Array calculations often combine values that live at different granularities, such as one price per product and one fee per row of records. NumPy broadcasting keeps that arithmetic in array form when the shapes describe how the smaller values should line up with the larger array.

NumPy compares dimensions from the right. Equal sizes match, and a size of 1 expands across the other side, so a (3,) price vector aligns with the columns of a (2, 3) units array while a (2, 1) fee column aligns with rows.

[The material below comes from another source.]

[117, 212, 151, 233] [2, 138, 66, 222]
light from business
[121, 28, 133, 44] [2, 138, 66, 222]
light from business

Shape checks belong near calculations that mix arrays from files, functions, or user input. np.broadcast_shapes() exposes the shape NumPy will use, and an incompatible row vector raises ValueError before it can produce a misleading total.

Steps to calculate with NumPy broadcasting:

  1. Create a script that multiplies a units matrix by product prices and adds one store fee per row.
    array-broadcast-calculate.py
    import numpy as np
     
    units = np.array([[3, 0, 2], [1, 4, 5]], dtype=np.float64)
    unit_prices = np.array([2.50, 4.00, 1.25])
    store_fee = np.array([1.00, 1.50])[:, np.newaxis]
     
    subtotal = units * unit_prices
    total = subtotal + store_fee
     
    print("units shape:", units.shape)
    print("unit prices shape:", unit_prices.shape)
    print("store fee shape:", store_fee.shape)
    print("broadcast shape:", np.broadcast_shapes(units.shape, unit_prices.shape, store_fee.shape))
    print("subtotal:")
    print(subtotal)
    print("total:")
    print(total)

    The price vector stays one-dimensional because its three values match the columns. The store fee becomes a two-dimensional column so each row receives one fee value.

  2. Run the script and verify that the broadcast shape matches the calculated arrays.
    $ python array-broadcast-calculate.py
    units shape: (2, 3)
    unit prices shape: (3,)
    store fee shape: (2, 1)
    broadcast shape: (2, 3)
    subtotal:
    [[ 7.5   0.    2.5 ]
     [ 2.5  16.    6.25]]
    total:
    [[ 8.5   1.    3.5 ]
     [ 4.   17.5   7.75]]

    The (3,) price vector matches the last dimension, and the (2, 1) fee column expands across the three product columns in each row.

  3. Check the row-vector failure before using one value per row.
    $ python - <<'PY'
    import numpy as np
    
    units = np.zeros((2, 3))
    row_fee = np.array([1.00, 1.50])
    
    try:
        units + row_fee
    except ValueError as error:
        print(error)
    print("fixed row shape:", row_fee[:, np.newaxis].shape)
    print("fixed broadcast shape:", np.broadcast_shapes(units.shape, row_fee[:, np.newaxis].shape))
    PY
    operands could not be broadcast together with shapes (2,3) (2,)
    fixed row shape: (2, 1)
    fixed broadcast shape: (2, 3)

    A (2,) vector tries to match the last dimension of a (2, 3) array. Use [:, np.newaxis] or reshape(-1, 1) when one value should apply to each row.